Ahmet Fidan, Dersim Katliamı döneminde 30’unda bir gençti. Katliamdan kaçanları Pülümür’e taşımakla görevliydi. Birçok çocuk ve yaşlıyı sırtında taşıyarak kurtaran Fidan, yıllar geçse de zulmün aynı kaldığını söylüyor
Semra Turan/Dersim-MA
Dünya yakın tarihinde, özellikle de 20. yüzyılda kitlesel katliam ve soykırımların açtığı derin yaralar tazeliğini koruyor. Bu katliamlar sırasında ortaya çıkan kimi insanlar ise bireysel çabalarıyla da olsa insanları erken gelen ölümün elinden kurtarmak için canını dişine taktı. Nazilerin Yahudi soykırımı döneminde Polonya’da bini aşkın Yahudi’yi çalıştırma yoluyla kurtaran Alman iş insanı Oskar Schindler buna örnek verilebilir. Veya Ruanda Katliamı’nda otelinde sakladığı birçok Huti ve Tutsi mültecinin hayatını kurtaran Paul Rusesabagina gibi. Bu bireysel kahramanlıkları konu alan Schindler’in Listesi ve Hotel Ruanda filmleri birçok ödülün sahibi olmuştu. Dersim’de 1937-38 yılları arasında binlerce insanın katledildiği, binlercesinin de sürgün edildiği katliam döneminde 29 yaşında bir genç olan Ahmet Fidan’ın yaşadıkları ve yaptıkları da kayda değer.
İnsanları korudular
Katliam döneminde aileleri güvenli yerlere taşımakla görevli olan 110 yaşındaki Fidan, Nazimiye’nin Dereova köyünden. O dönem Pülümür kırsalında katliamlar yoğun olmadığı için aileler ve çocuklar oraya taşınırken, Ahmet Fidan’ın ailesi de gelenleri korumuş. Topraklarını terk etmeyen Fidan, katliamdan sonra “Bu topraklarda doğdum, bu topraklarda öleceğim” diyerek daha sonra yeniden köyüne yerleşmiş.

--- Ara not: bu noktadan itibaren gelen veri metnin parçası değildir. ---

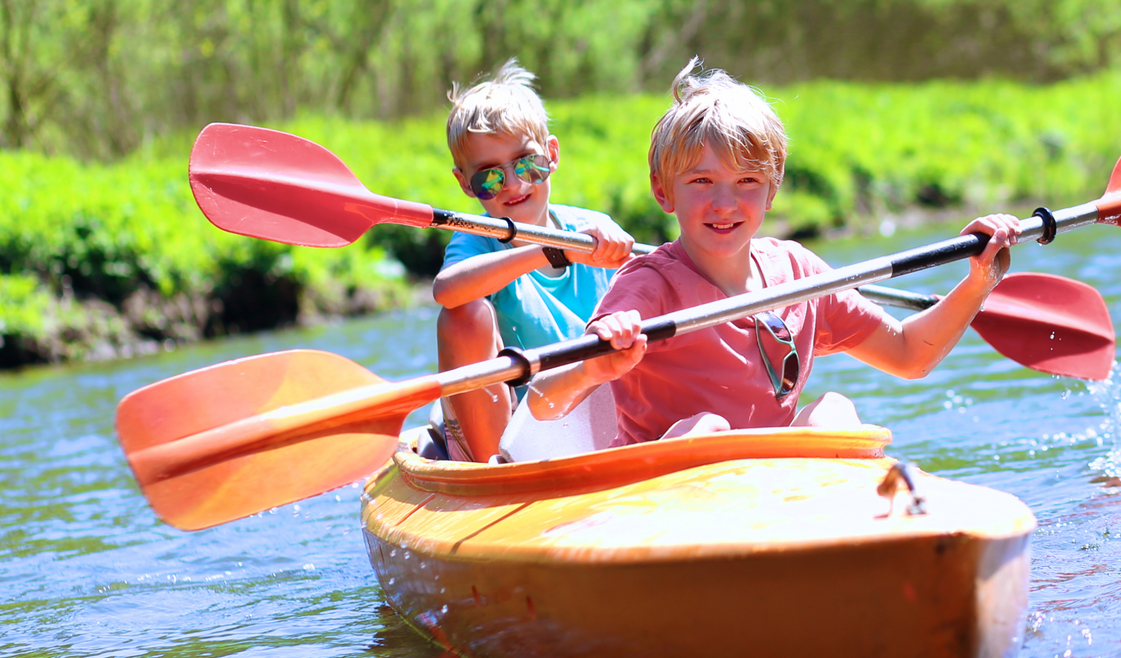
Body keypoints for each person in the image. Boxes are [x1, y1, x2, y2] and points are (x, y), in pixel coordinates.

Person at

‘İsterse cezaevine atsınlar’
Konuşmalarıyla kendisini ziyaret edenlere mutlu bir tebessüm bırakan Fidan, yaşananları hatırlamakta güçlük çekse de her gelene mutlaka katliamı anlatmaya çalışıyor. Anlatırken gözbebeklerindeki acının tarifi öne çıksa da sık sık çocuklarına, “Konuşuyorum ama bunlar devletin adamı ve ajanı olmasın; beni götürmeye gelmişler” diyor. Bu sözleri söyledikten sonra tekrar anlatmaya koyulan Fidan, bu kez “Ben anlatacağım. İsterlerse beni cezaevine atsınlar” diyerek şu anda yaşananlardan habersiz olmadığını gösteriyor. Yaklaşık 3 saat kendisiyle yaptığımız sohbette yaşadıklarını kesik kesik anlatan Fidan, 1938 aklına geldikçe gözlerinin dolmasına engel olamıyor.
‘Cenazeler yakıldı’
Dersim Katliamı’nda akrabalarını kaybeden Fidan, sadece Ramazan köyünde 90’a yakın kişinin katledildiğini ve bunların hepsinin yakın akraba olduklarını söyledi. Fidan, katledildikten sonra ise cenazelerin yakıldığını, bu yüzden bir mezarlarının dahi kalmadığını anlattı.
‘Hamileler de öldürüldü’
Katliamın yapıldığı esnada Dersim halkı olarak Pülümür’de toplanma merkezi oluşturduklarını söyleyen Fidan, “Ben de birçok yaşlı, çocuk ve kadını sırtımda taşıyarak, oralara götürdüm. Ancak buna rağmen toplu katliamlarla birlikte Nazimiye ilçesinde sadece bizim bildiğimiz bine yakın insan katledildi. Hamile kadınlar, karın bölgeleri süngü ile delik deşik edilip bebekler çıkartılarak katledildi. Katliamda mermileri bitmesin diye savunmasız insanları da süngüler ile katlettiler, ardından diri diri yaktılar” dedi.
‘Zulüm sürüyor’
Konuşmasında sık sık “Bu dünya zalimlere cennet, mazlumlara cehennemdir” diyen Fidan, ülkede süren savaşa dikkat çekerek, 110 yaşında olmasına rağmen barışın tesis edilmesini istedi. Gündemi sürekli takip eden Fidan, şu anda yaşananların da Dersim Katliamı’ndan farksız olmadığını sözlerine ekledi.